SURFSIDE, FLA. (WSVN) - Miami-Dade commissioners have begun the long task of finding out the cause of the partial condo colllapse in Surfside.

Thursday’s commission meeting included a moment of silence for the victims and rescuers in the collapse of Champlain Towers’ South building.

Commissioners were briefed by county, state and federal agencies on the front lines of the investigation.

County officials vowed they will do everything in their power to prevent another similar tragedy from happening.

In addition to finding out what happened, commissioners said they want to know what can be done to make sure other buildings in the county are safe.

Many commissioners have visited the collapse site and met with the victims.

“It was very hard for me to go to that place,” said Commissioner Rebeca Sosa.

Commissioners said the collapse is having far-reaching effects across Miami-Dade County.

“The level of anxiety that there is and the questions we are getting from our residents is something that concerns me. It’s something that we’re trying to respond to,” said Commissioner Raquel Regalado.

An important part of that response is finding out whether local building codes and laws need to be rewritten to protect everyone living in condo buildings and high-rises.

Commissioner Javier Souto compared the process the commission is facing to what they did after Hurricane Andrew.

“I was part of the efforts that were done here when we changed the codes, the county codes, the building codes, and we did a hell of a job,” he said. “I was part of it here, in this board, in those days after Hurricane Andrew.”

To this day, South Florida has some of the strictest building codes in the country.

But the first steps in the Champlain South Tower collapse are just beginning, with the cause being investigated by local police, as well as state and federal agencies. One of these agencies is the National Institute of Standards and Technology, which investigated the World Trade Center collapse.

“In any building collapse, we want to understand how it was designed, how it was constructed, how it was modified, how it was maintained,” said Judith Mitrani-Reiser.

NIST officials have created a webpage asking for people who have photos, videos or other documentation of the collapsed building to upload them for investigators to review.

However, officials warned, that review will not be a quick process.
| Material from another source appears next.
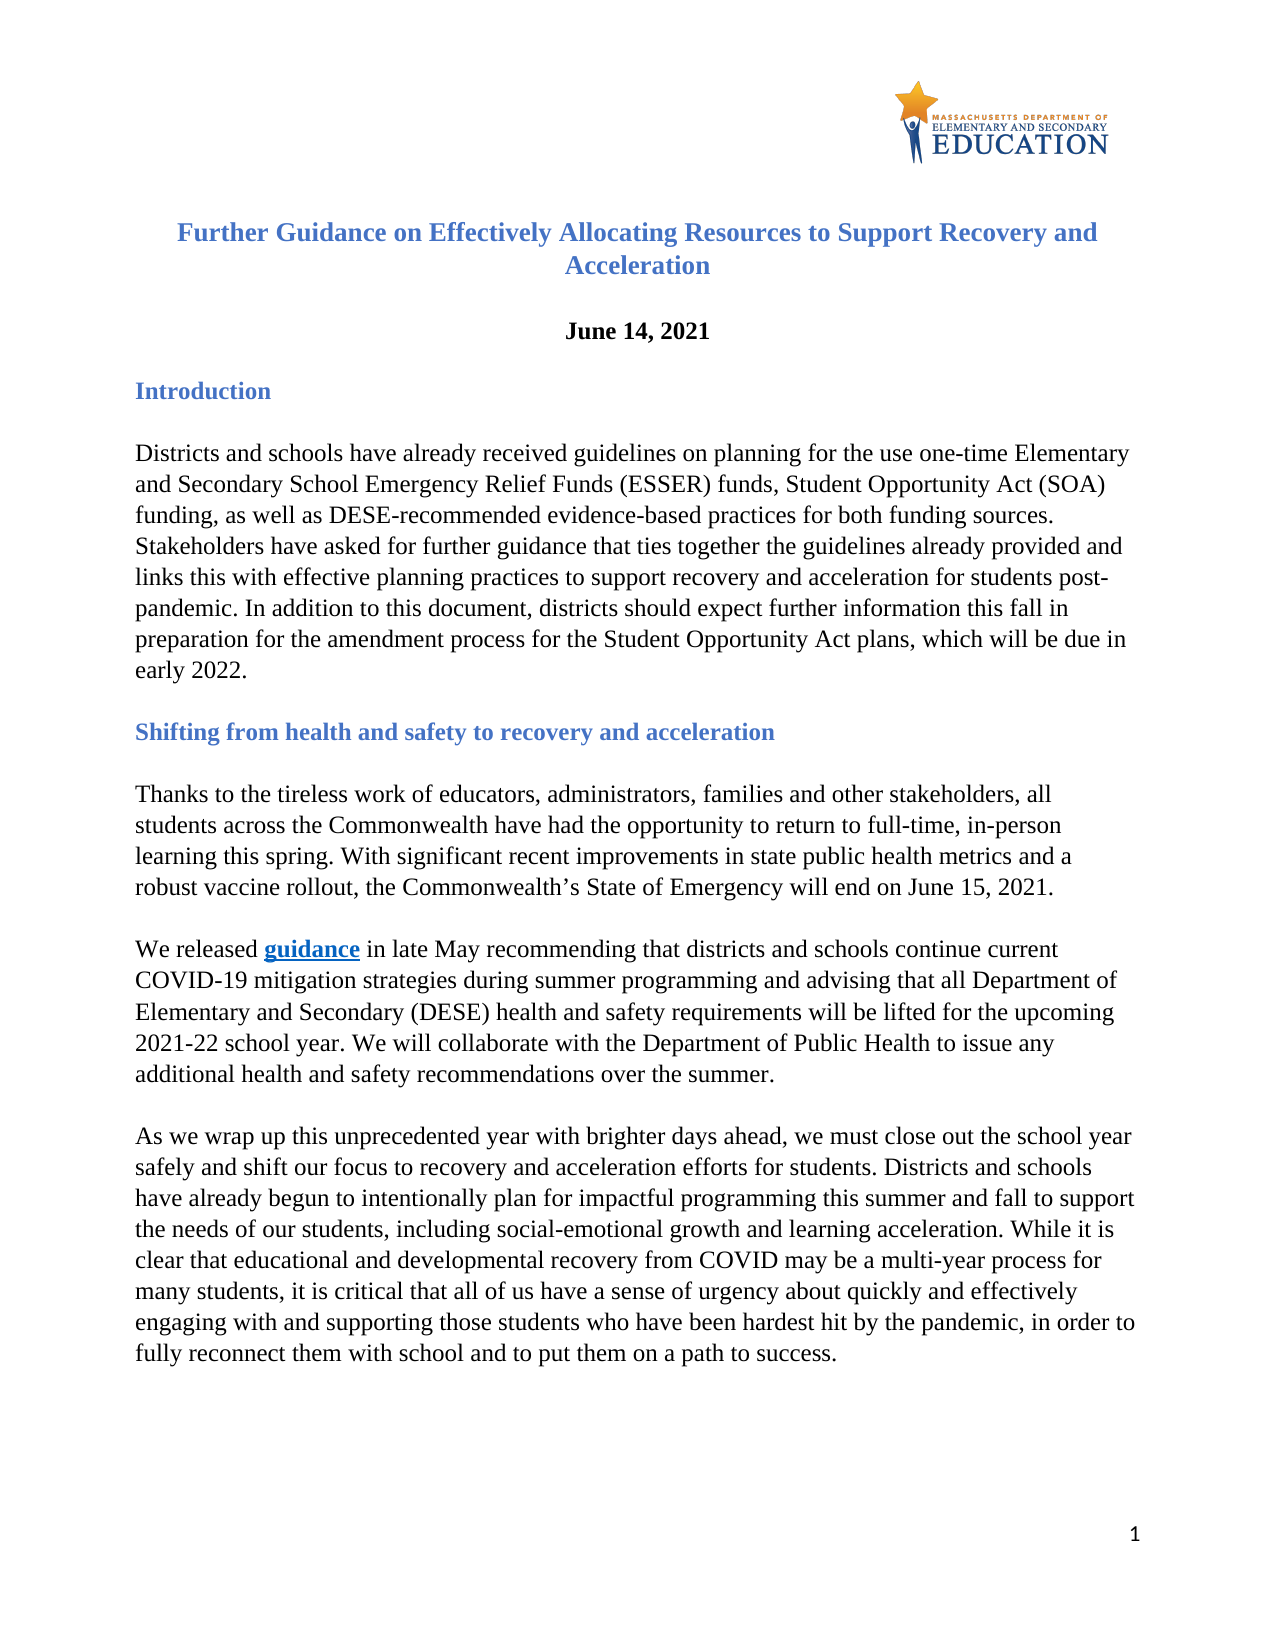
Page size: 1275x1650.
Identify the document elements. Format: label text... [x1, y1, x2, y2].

“This will be a fact-finding, not fault-finding investigation, and it will take time, possibly several years,” said Mitrani-Reiser.

Several commissioners expressed concern about moving too quickly. They said the investigations should be completed before making changes to local laws.

“In our passion and our need to react to something that was extraordinary horrific, sometimes we rush to change laws, and we never see whether it was actually the policy,” said Commissioner Oliver Gilbert III.

In the short term, the county has stepped up enforcement of the 40-year inspection process and is encouraging local cities to do the same.

Last Friday, hundreds of residents were displaced from the Crestview Towers in North Miami Beach. As enforcement steps up, local leaders said, the county has a plan to help anyone evacuated from an unsafe structure.

“We are working with our Office of Emergency Management and the Red Cross to create a process for any future evacuations, if needed,” said Miami-Dade Mayor Daniella Levine Cava. “We were able to assist those that were evacuated from North Miami Beach.”

Similar efforts are underway in Broward County. During a meeting Wednesday, commissioners were informed there are six to eight buildings in Fort Lauderdale with some structural concerns. However, no buildings are currently in violation.